前回の修復の時の宮城の登米産のものがほとんど。その瓦をていねいにはがして、北上に運び、使えるものを選んで、汚れを取り、また東京へ運ぶという直前にこの震災だった。しかしJR東日本と施工会社は工事が遅れるとして、スペイン産のスレートを発注する予定だという。「きれいに洗えば全部使えるのになあ」と残念そう。

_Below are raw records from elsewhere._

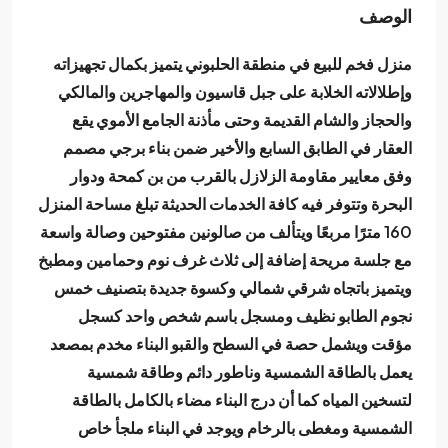
الوصف
منزل فخم للبيع في منطقة الحلبوني يتميز بكمال تجهيزاته
وإطلالاته الخلابة على جبل قاسيون والمهاجرين والمالكي
والحجاز والشام القديمة وحتى مأذنة الجامع الأموي يقع
العقار في الطابق السابع والأخير ضمن بناء برجي مصمم
وفق معايير مقاومة الزلازل بالقرب من بن كمحة ودوار
البحرة وتتوفر فيه كافة الخدمات الحديثة تبلغ مساحة المنزل
160 مترًا مربعًا ويتألف من صالونين مفتوحين وصالة واسعة
مع جلسة مريحة إضافة إلى ثلاث غرف نوم وحمامين ومطبخ
ويتميز باتجاه شرقي شمالي وكسوة جديدة بتصنيف خمس
نجوم الطابو نظيف ومسجل باسم شخص واحد كسجل
مؤقت ويشمل حصة في السطح والقبو البناء مخدم بمصعد
يعمل بالطاقة الشمسية وناطور دائم وطاقة شمسية
لتسخين المياه كما أن درج البناء مضاء بالكامل بالطاقة
الشمسية ومغطى بالرخام ويوجد في البناء ملجأ خاص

そもそも東京駅は私も加わった「赤煉瓦の東京駅を愛する市民の会」の市民運動がなかったら残らなかった。これを残してくださったのはJR東日本の英断ではあり、当時の松田社長もいまの大塚会長も文化財には大変造詣のある方である。その保存運動の際、登米町や雄勝町からはたくさんの署名が集まった。それは「東京駅のスレートはうちのスレートで葺かれている」というのが土地の誇りであったからだ。

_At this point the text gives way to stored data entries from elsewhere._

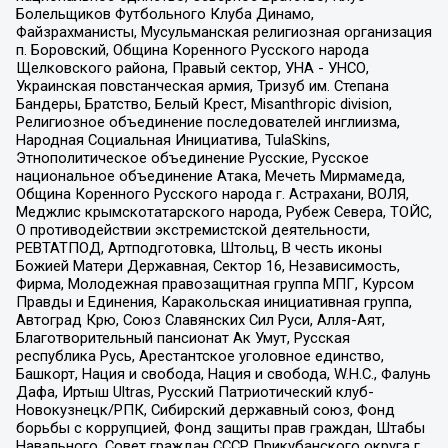
Болельщиков Футбольного Клуба Динамо,
Файзрахманисты, Мусульманская религиозная организация
п. Боровский, Община Коренного Русского народа
Щелковского района, Правый сектор, УНА - УНСО,
Украинская повстанческая армия, Тризуб им. Степана
Бандеры, Братство, Белый Крест, Misanthropic division,
Религиозное объединение последователей инглиизма,
Народная Социальная Инициатива, TulaSkins,
Этнополитическое объединение Русские, Русское
национальное объединение Атака, Мечеть Мирмамеда,
Община Коренного Русского народа г. Астрахани, ВОЛЯ,
Меджлис крымскотатарского народа, Рубеж Севера, ТОЙС,
О противодействии экстремистской деятельности,
РЕВТАТПОД, Артподготовка, Штольц, В честь иконы
Божией Матери Державная, Сектор 16, Независимость,
Фирма, Молодежная правозащитная группа МПГ, Курсом
Правды и Единения, Каракольская инициативная группа,
Автоград Крю, Союз Славянских Сил Руси, Алля-Аят,
Благотворительный пансионат Ак Умут, Русская
республика Русь, Арестантское уголовное единство,
Башкорт, Нация и свобода, Нация и свобода, W.H.С., Фалунь
Дафа, Иртыш Ultras, Русский Патриотический клуб-
Новокузнецк/РПК, Сибирский державный союз, Фонд
борьбы с коррупцией, Фонд защиты прав граждан, Штабы
Навального, Совет граждан СССР Прикубанского округа г.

スペイン産のスレートになってしまったらどんなに登米や雄勝のひとはがっくりするだろう。反対に津波にさらわれたスレートをみんなできれいにして東京駅にのせたら、それは東北の復興のシンボルになるだろう。
熊谷社長はいう。「いま登米のスレートは取りつくして、雄勝も『雄勝天然スレート』しか残っていません。木村満さんが社長ですが、そこの工場も工場の地震で全壊しました。ここがなくなるとこれから日本の洋館を日本のスレートで葺けなくなる。薬師寺など寺社の瓦に願を書いて寄進することはよく行われていますが、東京駅の登米産スレート瓦に東北への応援や復興祈願を書いて寄進してもらえば、木村さんの会社の再建に協力でき、東北の人たちも元気が出ると思う」
熊ちゃんの会社は?というと、「うちはいいんですよ。自分でなんとかしますから」とにこにこした。地震が起こって無一物になってからのほうがどんどん元気が湧いてくるという。無一物中無尽蔵とはこのことか。JR東日本も新聞に新幹線を復旧するなどの一面広告を出しているが、そんなことに宣伝費を使うより、熊谷産業や雄勝のスレートを応援する方が、会社のイメージはずっとアップするとおもうけどなあ。

ワシントンのジョルダン・サンドさんにおくったら『津波の被害は東京駅まで?』という返信がきた。そう意識することで、東京にいるわれわれも東北の受苦に心を通わせことができるのではないだろうか。